Acid and alkali resistance

The solid solution BiOBr_xI_1−x nanosheets on cotton fabric were regarded as inorganic pigments. The acid and alkali resistance of inorganic pigments is an important factor affecting its practical application and further functional finishing. In order to facilitate observing the change of the sample in acid/alkali solutions, colored BiOBr_xI_1−x-CCF (x = 0) was selected as the test sample and was placed in solution with different pH for 3 h.

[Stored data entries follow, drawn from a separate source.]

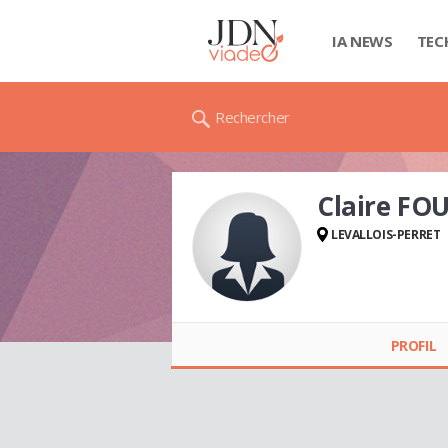
IA NEWS
TEC
Rechercher
Claire FO
LEVALLOIS-PERRET
Claire FOURNIER
PROFIL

As displayed in Fig. 8a, when BiOBr_xI_1−x-CCF (x = 0) was soaked in a solution with pH = 1.1 and 12.1, its color changes significantly, which means the structure of BiOI nanosheets has been destroyed. However, when BiOBr_xI_1−x-CCF (x = 0) was immersed in the solution with pH 2.3 and 11.2 for 3 h, there was no change in color. Soaked samples in pH 2.3 and 11.2 were characterized by SEM and X-ray powder diffraction. As displayed in Fig. 8b, c, there is no difference between the X-ray powder diffraction peaks and the morphology of BiOBr_xI_1−x-CCF (x = 0) treated with acid/alkali solutions and the original sample. This result indicates that BiOBr_xI_1−x-CCF (0 ≤ x ≤ 1) has a certain acid and alkali resistance.

Fig. 8

a Digital photos of BiOBr_xI_1−x-CCF (x = 0) treated with acidic and alkaline solution, b X-ray powder diffraction patterns and c SEM of BiOBr_xI_1−x-CCF (x = 0) treated with acid/alkali solutions

Conclusion

Multifunctional cotton fabric was simply fabricated by anchoring the solid solution BiOBr_xI_1−x nanosheets formed with different molar ratios of BiOBr and BiOI on the carboxymethylated cotton fabric. The color of the composite fabrics (BiOBr_xI_1−x-CCF) can be adjusted. The solid solution nanosheets formed with different molar ratios of BiOBr and BiOI impart the self-cleaning, excellent UV protection (UPF > 50, T(UV-A) < 5%), and NIR reflective properties to cotton fabrics. These multifunctional cotton fabrics (BiOBr_xI_1−x-CCF) have great potential usage in self-cleaning and outdoor protection.